LMN, One simple drill that comes to mind immediately is done with a partner. If there is a muscle or muscle group weakness in the hips or glutes, that will effect your ability to decelerate quickly and accelerate. This should be addressed before the training begins as it will effect the training results. However, most of this training needs to be nueral based. Meaning, you have to train your brain to recognize the change of direction of your opponent then send the message to the body. Start a lateral slide or shuffle as hard as you can. Have your partner point left or right and change direction as fast as possible. Or shadow a partner that is faster than you. There are more progressions from here. The change of direction must be visual not audio. Keep the set short, less than 5 sec. Remeber you are training nuerologicaly. You want to be explosive in the change of direction. There is no need for long, drawn-out workouts. Also, make sure your feet stay parallel to each other, don’t reach with the toes, feet shoulder width apart, good knee bend, drive with the inside leg (Example: If you are going to your right, drive off the left leg) and 70% of your body weight on the inside edge of your feet. This will help.

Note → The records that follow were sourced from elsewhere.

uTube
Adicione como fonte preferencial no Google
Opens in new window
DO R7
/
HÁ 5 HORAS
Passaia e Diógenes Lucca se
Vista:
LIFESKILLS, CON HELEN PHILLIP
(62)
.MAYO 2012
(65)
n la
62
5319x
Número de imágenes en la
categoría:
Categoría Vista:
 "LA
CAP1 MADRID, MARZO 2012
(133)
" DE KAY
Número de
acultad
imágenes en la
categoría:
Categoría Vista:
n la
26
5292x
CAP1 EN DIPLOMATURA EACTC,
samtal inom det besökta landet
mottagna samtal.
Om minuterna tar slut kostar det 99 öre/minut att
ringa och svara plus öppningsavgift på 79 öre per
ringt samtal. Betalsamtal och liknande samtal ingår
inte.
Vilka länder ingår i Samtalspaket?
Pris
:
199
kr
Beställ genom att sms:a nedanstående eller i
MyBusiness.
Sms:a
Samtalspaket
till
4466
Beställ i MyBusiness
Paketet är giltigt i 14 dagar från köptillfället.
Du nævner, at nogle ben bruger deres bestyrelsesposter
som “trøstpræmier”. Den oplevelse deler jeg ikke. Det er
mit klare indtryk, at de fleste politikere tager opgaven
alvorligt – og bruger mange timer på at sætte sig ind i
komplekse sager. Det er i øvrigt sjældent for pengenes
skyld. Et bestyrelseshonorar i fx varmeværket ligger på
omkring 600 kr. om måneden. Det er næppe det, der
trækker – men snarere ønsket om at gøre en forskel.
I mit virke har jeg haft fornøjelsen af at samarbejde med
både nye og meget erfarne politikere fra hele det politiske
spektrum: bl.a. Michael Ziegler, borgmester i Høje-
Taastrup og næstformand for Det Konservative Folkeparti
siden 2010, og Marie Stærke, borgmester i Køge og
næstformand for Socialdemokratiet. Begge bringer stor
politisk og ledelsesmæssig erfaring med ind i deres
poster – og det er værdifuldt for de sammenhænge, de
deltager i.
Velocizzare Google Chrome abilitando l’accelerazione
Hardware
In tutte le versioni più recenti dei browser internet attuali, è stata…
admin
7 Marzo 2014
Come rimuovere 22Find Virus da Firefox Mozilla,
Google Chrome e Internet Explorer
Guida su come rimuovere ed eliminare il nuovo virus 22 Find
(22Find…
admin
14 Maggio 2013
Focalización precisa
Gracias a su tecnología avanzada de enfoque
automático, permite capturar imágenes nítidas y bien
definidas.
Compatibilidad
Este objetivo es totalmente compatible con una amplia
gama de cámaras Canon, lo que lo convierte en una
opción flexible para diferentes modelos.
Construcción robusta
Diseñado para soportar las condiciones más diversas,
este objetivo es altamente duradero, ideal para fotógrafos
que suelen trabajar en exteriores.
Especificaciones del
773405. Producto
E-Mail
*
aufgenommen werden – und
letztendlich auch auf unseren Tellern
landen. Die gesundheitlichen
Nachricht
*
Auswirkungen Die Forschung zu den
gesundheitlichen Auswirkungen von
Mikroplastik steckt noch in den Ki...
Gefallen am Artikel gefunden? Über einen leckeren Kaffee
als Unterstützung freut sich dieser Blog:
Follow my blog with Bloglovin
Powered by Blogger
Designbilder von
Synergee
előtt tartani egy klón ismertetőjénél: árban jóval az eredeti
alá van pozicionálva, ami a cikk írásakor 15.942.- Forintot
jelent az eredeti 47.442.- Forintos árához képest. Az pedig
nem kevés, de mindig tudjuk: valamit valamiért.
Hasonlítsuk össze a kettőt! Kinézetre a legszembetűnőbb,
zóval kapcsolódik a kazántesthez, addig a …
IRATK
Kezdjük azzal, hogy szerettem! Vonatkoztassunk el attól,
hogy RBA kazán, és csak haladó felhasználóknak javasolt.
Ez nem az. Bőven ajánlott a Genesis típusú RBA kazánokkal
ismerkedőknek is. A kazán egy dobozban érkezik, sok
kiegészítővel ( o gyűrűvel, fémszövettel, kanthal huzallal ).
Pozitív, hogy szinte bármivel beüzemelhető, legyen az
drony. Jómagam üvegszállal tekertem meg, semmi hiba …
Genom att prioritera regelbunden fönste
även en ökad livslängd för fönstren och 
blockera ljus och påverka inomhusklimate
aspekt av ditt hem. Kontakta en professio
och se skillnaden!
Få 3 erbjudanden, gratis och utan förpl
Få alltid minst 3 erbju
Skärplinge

Lateral sled dragging is fine to develop or rehab hip, glute, low back and groin injuries. However in a real life situation like in a game. The body needs cues through the eyes to the brain to react and move explosively. Once you develop this skill of recognition the weighted device may be added. Nothing you do in weight room can take the place of actually performing the sport skills
required for the sport. Except gymnastics and weight lifting.

you have to figure out if it is a lack of strength or reaction, etc that you need. if it is infact strength, def lat sled dragging

Agreed. The sled dragging would supplement sport/motor quality specific training.

You could try using a weighted vest for some of your drills. I would, however, take the vest off when quality (speed) drops off more than 10%.

I’ve also heard poo-flinging has lateral speed benefits. Care to share?

There is a lot you can do to improve that. An exercise that’s effective is change of direction jumps. If you assess the integrity/strength of your legs and feet to be fairly good than try it. Use a 1ft. height (about) over a firm, but not jarring surface (no concrete,rock,etc). Stand upon the heightened object or structure and gently hop off forward at a 45-degree angle to the side and upon touching the ground jump immediately forward and in the opposite direction(making a 90-degree angle, meaning you’ll land back in-line with the point you hopped off from. Land absorbently but try to minimize knee-bend and ground-time. Maximize upward/outward thrust, and use your arm-swing. Land on the balls of your feet. Do a few sets with 5 reps in each direction, resting 1-2 min. between sets. You can increase the height used to 2ft. once feeling more comfortable and explosive in the exercise. Also, you can (should) do regular upward jumps from a 2ft. height (approx.) in the same manner. These intensely overload the eccentric muscular contraction causing more force to be transfered into your movements. The myotactic reflex is forced to adapt and respond more intensely, causing the force to be transfered and applied much more quickly, and the first exercise described does so while incorporating a cutting movement, both movements train different, critical movements and engage muscle groups to different degrees so use them both. Make sure your not weak or uncoordinated before using these exercises, warm-up well and don’t use them more than every few days, and make sure they precede any other strength work you may be using. Weighted or unweighted squats are a good overall means to develop strength and flexibilty in the lower-body (among others of course) and work well in conjuction. Cutting and lateral drills, perhaps done in lacrosse practice build skill, mostly, the exercises I gave I hope will let you gain actual biological adaptions in the muscles and nervous system. Through my use of these I am a different athlete in terms of leaping, intial and laterally expressed quickness, and it increased my love for playing. Happy training!